Origin
- Mill name: Upper Mill Walton Mill
- Mill location: TM 290 359
- Coordinates: 51°58′27″N 1°20′07″E﻿ / ﻿51.97417°N 1.33528°E
- Operator(s): Private
- Year built: 1804

Information
- Purpose: Corn mill
- Type: Smock mill
- Storeys: Two-storey smock
- Base storeys: Two storeys
- Smock sides: Eight sides
- No. of sails: Four Sails
- Type of sails: Patent sails
- Winding: Fantail
- No. of pairs of millstones: Two pairs

= Upper Mill, Walton =

Windmill in Walton, Suffolk, England

Upper Mill or Walton Mill is a Grade II listed smock mill at Walton, Suffolk, England, which has been conserved.

==History==

Upper Mill was built in 1804. The mill was dismantled in the early 20th century leaving the empty smock tower standing.

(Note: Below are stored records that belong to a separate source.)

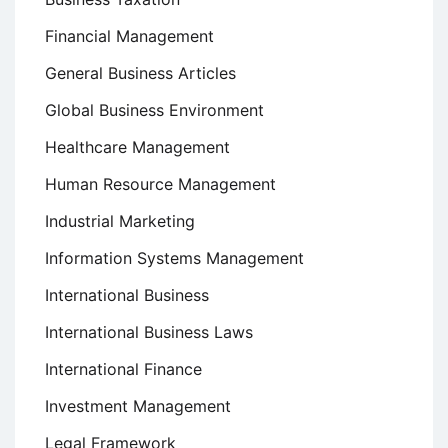
Financial Management
General Business Articles
Global Business Environment
Healthcare Management
Human Resource Management
Industrial Marketing
Information Systems Management
International Business
International Business Laws
International Finance
Investment Management
Legal Framework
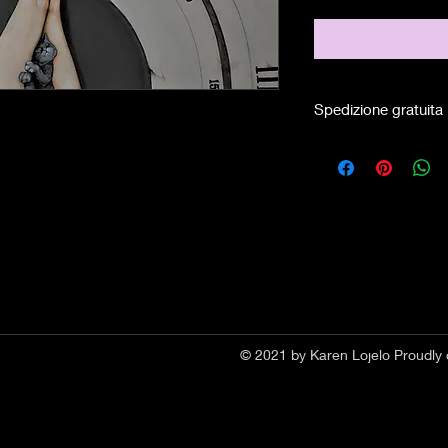
Spedizione gratuita
© 2021 by Karen Lojelo Proudly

The mill was on the Buildings at Risk Register in 1995 but repairs have since been carried out to the weatherboarding to ensure the mill's survival.

==Description==

Upper Mill is a two-storey smock mill on a two-storey brick base. It had four Patent sails and the boat-shaped cap was winded by a fantail. It had two pairs of millstones.